The influx of migrants was explicitly provoked by Biden's adamant demands for an open border, dating back to his soft rhetoric on immigration from the campaign trail. Central American caravans began to make their way to the southern border the moment Biden's election was announced in November.

"He's going to help all of us. He's giving us 100 days to get to the U.S. and give us legal [unclear] papers, so we can get a better life for our kids, and for our families," one Honduran migrant told CNN on the trip in January as Biden prepared to take office.

Within his first 100 days, Biden halted construction on the southern border wall, tried to implement a moratorium on deportations, reinstated Obama-era protections for the undocumented, and ended Trump's effective "Remain in Mexico" policy that kept asylum seekers on the other side of the border until processed for legal entry.

Biden is all for the left's critical race theory, a revolutionary ideology to seek the fundamental transformation of American society, tasking White House Domestic Policy Council lead Susan Rice with "rooting out systemic racism" as the focal point of her mission.

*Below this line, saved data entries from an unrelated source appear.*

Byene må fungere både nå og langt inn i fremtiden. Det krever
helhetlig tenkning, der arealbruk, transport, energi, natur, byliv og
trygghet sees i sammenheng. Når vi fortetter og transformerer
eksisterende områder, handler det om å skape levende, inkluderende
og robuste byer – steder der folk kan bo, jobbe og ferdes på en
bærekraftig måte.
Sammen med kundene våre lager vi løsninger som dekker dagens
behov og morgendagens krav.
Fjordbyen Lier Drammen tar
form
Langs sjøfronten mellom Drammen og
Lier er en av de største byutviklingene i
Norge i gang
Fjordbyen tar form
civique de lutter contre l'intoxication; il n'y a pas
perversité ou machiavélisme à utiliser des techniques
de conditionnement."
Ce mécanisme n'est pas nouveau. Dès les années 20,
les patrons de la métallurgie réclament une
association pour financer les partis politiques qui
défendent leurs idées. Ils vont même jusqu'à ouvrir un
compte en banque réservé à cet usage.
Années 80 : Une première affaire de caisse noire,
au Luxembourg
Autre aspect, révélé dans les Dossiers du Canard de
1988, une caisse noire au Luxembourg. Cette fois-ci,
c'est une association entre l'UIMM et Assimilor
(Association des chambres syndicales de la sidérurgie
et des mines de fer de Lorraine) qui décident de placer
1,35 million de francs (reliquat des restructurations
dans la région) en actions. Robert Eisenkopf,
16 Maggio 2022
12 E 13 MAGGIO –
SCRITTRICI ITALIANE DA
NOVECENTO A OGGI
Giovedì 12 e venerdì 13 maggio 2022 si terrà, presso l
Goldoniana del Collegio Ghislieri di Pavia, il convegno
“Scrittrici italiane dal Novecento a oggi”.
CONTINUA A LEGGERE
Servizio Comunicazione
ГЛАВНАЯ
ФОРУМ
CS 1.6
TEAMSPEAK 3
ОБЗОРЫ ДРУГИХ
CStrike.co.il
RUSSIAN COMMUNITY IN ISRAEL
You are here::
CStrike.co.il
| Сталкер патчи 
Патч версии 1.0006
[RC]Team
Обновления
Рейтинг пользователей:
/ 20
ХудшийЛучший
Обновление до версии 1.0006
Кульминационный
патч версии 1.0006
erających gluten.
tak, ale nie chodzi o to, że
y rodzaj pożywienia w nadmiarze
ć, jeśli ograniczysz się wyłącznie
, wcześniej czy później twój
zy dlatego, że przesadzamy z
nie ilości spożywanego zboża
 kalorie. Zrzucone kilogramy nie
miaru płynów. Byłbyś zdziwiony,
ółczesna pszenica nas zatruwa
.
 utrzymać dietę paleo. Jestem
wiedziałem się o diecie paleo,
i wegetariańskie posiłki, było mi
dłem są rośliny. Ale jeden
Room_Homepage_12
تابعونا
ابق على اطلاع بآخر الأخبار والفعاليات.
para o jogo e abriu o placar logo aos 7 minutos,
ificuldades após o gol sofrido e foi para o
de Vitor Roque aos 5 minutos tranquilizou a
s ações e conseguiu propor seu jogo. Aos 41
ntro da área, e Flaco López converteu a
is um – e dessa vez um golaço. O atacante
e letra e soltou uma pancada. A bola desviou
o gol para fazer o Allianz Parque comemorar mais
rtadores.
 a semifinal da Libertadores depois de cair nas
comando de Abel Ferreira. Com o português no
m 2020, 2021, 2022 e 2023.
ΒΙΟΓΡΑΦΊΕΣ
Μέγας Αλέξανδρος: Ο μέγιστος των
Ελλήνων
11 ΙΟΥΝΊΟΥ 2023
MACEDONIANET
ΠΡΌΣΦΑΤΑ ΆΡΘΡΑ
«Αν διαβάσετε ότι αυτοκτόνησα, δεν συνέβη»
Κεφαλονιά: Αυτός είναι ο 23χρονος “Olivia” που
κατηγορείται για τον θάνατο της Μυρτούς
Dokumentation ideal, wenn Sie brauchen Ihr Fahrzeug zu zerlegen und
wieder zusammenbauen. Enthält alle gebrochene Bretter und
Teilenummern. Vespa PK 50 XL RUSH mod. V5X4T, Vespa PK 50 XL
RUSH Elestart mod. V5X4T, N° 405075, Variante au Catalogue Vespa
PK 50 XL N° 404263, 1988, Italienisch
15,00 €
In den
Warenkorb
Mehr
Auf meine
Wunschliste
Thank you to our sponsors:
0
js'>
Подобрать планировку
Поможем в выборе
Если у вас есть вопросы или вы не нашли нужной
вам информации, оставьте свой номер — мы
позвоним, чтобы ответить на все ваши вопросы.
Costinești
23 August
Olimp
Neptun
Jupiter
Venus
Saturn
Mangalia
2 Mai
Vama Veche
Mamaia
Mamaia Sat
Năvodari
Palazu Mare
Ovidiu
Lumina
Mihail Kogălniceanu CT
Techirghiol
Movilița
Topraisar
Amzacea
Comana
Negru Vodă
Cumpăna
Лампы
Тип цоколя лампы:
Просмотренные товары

In schools, Biden's Department of Education has pushed grants to make classrooms "incorporate teaching and learning practices that reflect the diversity, identities, histories, contributions, and experiences of all students." Works encouraged in curriculum to achieve those goals include The New York Times' anti-American "1619 Project" and Ibram X. Kendi's How to Be an Antiracist.

No issue has been left untouched by the new administration redefining the standards of what it means to run a progressive presidency in the post-Obama era. Biden reinstated taxpayer-funded overseas abortion, called for new restrictive gun laws, and even weighed in on state voting laws to condemn voter ID laws as a relic of Jim Crow, as if the idea black people can't obtain a valid ID to vote isn't racist itself.

But The New York Times' analysis of the new administration is "a nothingburger on the culture wars."